Instructions for the task - In the records below, reproduce word for word every line from the one containing "Rendered at 1225 by 1650 pixels." to the one containing "217, 1020, 383]", including both of those lines.

Raw records -
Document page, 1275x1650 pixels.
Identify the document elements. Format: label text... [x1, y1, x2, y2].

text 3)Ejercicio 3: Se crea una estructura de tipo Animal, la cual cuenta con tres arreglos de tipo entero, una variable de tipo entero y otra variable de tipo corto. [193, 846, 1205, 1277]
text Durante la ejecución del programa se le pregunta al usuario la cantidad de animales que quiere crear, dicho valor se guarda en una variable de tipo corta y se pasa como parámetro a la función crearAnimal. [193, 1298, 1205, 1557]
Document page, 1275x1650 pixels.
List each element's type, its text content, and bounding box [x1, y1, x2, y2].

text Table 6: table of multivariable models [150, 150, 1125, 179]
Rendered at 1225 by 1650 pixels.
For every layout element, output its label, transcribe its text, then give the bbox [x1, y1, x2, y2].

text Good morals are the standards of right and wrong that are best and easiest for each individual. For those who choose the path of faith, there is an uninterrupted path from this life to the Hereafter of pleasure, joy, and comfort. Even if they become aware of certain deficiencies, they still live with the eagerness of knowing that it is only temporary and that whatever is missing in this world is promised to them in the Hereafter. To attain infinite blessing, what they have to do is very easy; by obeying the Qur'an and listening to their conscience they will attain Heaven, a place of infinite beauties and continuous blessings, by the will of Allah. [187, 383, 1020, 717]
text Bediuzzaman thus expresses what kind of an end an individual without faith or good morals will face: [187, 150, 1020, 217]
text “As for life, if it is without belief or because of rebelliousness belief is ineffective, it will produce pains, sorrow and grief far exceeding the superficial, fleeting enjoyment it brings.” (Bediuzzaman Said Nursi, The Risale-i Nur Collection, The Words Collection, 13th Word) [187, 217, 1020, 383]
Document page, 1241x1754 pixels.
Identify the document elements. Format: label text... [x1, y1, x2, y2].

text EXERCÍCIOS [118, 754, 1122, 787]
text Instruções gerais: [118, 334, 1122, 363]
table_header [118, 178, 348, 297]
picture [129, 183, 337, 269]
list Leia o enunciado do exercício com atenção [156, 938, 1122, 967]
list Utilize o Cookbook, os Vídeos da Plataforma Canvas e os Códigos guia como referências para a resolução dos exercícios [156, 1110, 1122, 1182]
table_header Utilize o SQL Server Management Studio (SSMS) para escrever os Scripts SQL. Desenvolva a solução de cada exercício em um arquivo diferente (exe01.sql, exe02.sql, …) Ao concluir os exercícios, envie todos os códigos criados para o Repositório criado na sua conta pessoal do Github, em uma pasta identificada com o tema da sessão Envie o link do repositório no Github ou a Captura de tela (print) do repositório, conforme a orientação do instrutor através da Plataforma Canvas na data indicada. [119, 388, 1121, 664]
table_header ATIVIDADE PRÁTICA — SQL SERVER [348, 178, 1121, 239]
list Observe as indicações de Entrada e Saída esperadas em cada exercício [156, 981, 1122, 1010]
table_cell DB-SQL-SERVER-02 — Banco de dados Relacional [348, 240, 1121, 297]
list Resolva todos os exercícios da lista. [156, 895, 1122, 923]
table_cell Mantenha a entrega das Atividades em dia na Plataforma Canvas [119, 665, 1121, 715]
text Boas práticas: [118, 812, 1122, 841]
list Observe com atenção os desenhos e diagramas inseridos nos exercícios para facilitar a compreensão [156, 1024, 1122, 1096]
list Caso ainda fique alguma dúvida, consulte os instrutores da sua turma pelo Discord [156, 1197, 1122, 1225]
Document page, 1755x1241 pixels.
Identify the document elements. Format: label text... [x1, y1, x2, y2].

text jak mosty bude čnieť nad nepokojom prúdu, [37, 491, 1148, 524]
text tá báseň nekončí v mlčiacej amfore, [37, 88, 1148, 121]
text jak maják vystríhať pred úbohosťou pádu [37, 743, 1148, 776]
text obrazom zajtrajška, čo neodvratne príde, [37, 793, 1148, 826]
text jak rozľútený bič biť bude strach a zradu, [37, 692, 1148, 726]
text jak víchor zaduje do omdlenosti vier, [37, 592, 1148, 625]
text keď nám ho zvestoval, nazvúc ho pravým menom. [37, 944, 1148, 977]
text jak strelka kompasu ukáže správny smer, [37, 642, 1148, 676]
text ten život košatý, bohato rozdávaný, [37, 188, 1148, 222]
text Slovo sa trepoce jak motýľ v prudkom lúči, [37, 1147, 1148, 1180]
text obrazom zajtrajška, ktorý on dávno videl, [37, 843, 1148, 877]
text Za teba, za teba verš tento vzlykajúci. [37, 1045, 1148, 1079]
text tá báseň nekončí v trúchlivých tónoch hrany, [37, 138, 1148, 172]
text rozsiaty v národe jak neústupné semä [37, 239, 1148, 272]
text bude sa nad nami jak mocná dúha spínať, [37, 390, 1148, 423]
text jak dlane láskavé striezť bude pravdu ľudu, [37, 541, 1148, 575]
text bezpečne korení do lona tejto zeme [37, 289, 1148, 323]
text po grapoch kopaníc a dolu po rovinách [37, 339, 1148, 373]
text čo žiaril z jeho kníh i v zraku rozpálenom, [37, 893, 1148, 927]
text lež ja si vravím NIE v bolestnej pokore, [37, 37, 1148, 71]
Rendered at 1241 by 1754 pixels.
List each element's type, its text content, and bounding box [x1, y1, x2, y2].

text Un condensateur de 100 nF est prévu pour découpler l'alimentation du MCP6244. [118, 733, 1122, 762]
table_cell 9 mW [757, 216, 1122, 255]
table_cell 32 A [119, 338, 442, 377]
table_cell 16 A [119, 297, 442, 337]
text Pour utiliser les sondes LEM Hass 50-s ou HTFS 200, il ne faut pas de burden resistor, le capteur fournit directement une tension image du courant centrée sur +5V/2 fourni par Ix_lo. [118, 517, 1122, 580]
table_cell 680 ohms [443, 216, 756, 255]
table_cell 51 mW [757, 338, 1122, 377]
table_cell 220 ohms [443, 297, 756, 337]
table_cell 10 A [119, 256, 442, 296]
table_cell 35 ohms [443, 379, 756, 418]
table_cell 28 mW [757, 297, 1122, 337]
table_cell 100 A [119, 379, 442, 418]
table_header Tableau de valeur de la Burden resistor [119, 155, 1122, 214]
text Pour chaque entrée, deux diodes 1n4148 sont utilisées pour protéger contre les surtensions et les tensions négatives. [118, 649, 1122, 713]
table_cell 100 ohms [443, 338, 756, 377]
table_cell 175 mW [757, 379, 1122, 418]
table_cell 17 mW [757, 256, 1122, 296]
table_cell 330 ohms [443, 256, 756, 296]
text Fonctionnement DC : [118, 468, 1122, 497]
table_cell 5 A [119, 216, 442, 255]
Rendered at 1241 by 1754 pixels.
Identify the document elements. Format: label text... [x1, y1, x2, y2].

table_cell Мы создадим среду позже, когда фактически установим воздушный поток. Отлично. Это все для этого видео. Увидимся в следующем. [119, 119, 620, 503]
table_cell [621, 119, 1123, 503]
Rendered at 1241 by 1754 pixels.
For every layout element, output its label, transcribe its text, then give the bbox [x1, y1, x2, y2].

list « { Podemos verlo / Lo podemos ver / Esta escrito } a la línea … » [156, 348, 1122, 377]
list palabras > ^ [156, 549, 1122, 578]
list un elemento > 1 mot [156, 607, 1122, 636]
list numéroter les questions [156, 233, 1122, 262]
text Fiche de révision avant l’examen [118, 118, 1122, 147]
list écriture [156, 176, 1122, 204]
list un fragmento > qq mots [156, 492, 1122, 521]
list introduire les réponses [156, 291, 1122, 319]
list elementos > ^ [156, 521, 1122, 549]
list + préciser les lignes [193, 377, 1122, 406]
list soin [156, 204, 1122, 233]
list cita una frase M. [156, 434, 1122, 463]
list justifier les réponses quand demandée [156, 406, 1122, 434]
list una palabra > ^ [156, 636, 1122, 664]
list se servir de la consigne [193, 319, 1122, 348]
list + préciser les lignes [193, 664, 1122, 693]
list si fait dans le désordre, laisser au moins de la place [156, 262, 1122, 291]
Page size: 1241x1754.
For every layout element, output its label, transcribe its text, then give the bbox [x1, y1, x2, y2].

Completed exercise -
Rendered at 1225 by 1650 pixels.
For every layout element, output its label, transcribe its text, then give the bbox [x1, y1, x2, y2].

text Good morals are the standards of right and wrong that are best and easiest for each individual. For those who choose the path of faith, there is an uninterrupted path from this life to the Hereafter of pleasure, joy, and comfort. Even if they become aware of certain deficiencies, they still live with the eagerness of knowing that it is only temporary and that whatever is missing in this world is promised to them in the Hereafter. To attain infinite blessing, what they have to do is very easy; by obeying the Qur'an and listening to their conscience they will attain Heaven, a place of infinite beauties and continuous blessings, by the will of Allah. [187, 383, 1020, 717]
text Bediuzzaman thus expresses what kind of an end an individual without faith or good morals will face: [187, 150, 1020, 217]
text “As for life, if it is without belief or because of rebelliousness belief is ineffective, it will produce pains, sorrow and grief far exceeding the superficial, fleeting enjoyment it brings.” (Bediuzzaman Said Nursi, The Risale-i Nur Collection, The Words Collection, 13th Word) [187, 217, 1020, 383]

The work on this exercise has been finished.